▶ Provided text
December 11 2013 Latest news:
Wednesday, August 21, 2013
A young nursery nurse who died from an undiagnosed heart defect has been remembered at the launch of potentially life-saving equipment in the town where she lived.
Rebecca Phillips, from Hadleigh, collapsed at a party in November 2010, aged just 26. But it was only after her death that doctors discovered she had arrhythogenic right ventricular cardiomyopathy (ARVC) – one of many heart conditions that cause unexpected death in the young.
Her mother Julie Phillips, 53, was determined to do something to help prevent another family from going through the same traumatic ordeal. During the months after she died, Rebecca’s family, including her dad, Peter, 54, and her brothers Lee, 32, and Nicky, 31, all gained help and support from the charity Cardiac Risk in the Young (CRY). The organisation arranged for them all to be screened to see if they shared the same potentially fatal heart condition.

▶ Information given
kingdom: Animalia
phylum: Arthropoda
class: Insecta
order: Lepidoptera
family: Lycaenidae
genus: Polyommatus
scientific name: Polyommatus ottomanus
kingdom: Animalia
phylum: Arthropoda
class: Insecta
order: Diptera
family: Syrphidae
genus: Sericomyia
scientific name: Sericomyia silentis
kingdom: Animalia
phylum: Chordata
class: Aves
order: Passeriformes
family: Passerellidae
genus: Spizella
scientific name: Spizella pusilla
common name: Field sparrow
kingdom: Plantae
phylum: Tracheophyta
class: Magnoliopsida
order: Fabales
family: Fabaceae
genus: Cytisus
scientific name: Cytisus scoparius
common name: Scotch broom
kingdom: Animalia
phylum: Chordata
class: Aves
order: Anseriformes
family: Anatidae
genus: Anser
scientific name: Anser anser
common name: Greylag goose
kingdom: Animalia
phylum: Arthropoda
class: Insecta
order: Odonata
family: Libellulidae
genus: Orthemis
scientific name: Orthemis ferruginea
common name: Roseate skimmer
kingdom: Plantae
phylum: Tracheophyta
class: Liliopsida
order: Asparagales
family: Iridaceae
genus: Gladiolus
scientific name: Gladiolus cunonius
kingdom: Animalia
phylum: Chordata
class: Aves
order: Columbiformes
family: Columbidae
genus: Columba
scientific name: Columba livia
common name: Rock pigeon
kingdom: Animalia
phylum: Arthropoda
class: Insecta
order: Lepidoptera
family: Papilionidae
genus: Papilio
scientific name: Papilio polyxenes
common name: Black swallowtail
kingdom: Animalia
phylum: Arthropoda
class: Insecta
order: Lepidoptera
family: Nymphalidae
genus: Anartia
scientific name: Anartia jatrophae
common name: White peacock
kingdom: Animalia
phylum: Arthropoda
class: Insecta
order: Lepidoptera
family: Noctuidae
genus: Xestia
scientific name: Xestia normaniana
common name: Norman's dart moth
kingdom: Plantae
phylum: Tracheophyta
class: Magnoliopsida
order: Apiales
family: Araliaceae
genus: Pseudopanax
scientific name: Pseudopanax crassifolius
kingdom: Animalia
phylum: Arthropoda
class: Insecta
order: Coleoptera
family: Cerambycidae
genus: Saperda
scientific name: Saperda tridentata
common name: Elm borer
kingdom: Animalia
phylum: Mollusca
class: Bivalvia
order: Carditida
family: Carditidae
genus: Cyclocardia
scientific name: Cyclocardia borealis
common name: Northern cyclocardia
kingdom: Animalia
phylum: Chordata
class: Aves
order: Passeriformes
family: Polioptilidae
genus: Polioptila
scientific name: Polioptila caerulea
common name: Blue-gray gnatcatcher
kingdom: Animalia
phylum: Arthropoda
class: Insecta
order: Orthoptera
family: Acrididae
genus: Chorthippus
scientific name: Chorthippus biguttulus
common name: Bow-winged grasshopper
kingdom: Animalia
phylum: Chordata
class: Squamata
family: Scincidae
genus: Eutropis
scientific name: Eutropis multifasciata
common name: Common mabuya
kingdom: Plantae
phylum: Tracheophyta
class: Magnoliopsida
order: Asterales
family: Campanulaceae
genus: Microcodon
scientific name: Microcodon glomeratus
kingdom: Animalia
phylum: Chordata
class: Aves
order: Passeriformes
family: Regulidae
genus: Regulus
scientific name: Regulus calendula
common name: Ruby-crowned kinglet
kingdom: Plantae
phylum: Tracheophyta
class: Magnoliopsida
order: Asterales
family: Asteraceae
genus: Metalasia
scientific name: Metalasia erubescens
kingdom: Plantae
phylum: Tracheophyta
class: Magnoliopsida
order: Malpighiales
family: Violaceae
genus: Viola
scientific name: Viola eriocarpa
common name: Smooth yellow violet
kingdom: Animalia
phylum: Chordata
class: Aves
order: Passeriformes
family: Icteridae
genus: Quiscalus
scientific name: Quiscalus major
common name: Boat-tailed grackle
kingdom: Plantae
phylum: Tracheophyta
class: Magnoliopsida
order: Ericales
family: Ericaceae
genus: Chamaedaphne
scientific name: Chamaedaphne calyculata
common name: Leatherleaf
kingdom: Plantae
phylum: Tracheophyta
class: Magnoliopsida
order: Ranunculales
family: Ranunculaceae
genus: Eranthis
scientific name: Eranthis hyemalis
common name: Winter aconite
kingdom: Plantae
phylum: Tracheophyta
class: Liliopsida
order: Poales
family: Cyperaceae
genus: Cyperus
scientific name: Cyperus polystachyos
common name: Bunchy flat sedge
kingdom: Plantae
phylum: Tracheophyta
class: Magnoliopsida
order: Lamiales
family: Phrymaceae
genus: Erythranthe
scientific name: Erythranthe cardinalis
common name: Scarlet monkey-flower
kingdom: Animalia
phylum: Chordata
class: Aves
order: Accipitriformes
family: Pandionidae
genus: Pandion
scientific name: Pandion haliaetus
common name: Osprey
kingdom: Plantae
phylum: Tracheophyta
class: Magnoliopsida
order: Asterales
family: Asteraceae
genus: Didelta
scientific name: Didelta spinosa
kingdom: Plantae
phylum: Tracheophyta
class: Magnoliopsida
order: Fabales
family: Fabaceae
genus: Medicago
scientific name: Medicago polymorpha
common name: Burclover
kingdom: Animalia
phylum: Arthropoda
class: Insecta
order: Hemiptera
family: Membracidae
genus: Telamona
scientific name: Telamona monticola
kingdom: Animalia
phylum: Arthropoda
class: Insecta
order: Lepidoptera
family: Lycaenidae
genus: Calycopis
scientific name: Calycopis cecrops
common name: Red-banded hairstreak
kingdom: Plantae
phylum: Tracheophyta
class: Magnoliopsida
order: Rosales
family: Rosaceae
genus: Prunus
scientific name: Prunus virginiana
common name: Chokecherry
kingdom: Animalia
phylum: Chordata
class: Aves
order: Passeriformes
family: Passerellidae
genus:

▶ Brief
Reproduce the full news report about Rebecca Phillips word for word. The data come from a different source than the news report about Rebecca Phillips.

▶ Answer to this task
December 11 2013 Latest news:
Wednesday, August 21, 2013
A young nursery nurse who died from an undiagnosed heart defect has been remembered at the launch of potentially life-saving equipment in the town where she lived.
Rebecca Phillips, from Hadleigh, collapsed at a party in November 2010, aged just 26. But it was only after her death that doctors discovered she had arrhythogenic right ventricular cardiomyopathy (ARVC) – one of many heart conditions that cause unexpected death in the young.
Her mother Julie Phillips, 53, was determined to do something to help prevent another family from going through the same traumatic ordeal. During the months after she died, Rebecca’s family, including her dad, Peter, 54, and her brothers Lee, 32, and Nicky, 31, all gained help and support from the charity Cardiac Risk in the Young (CRY). The organisation arranged for them all to be screened to see if they shared the same potentially fatal heart condition.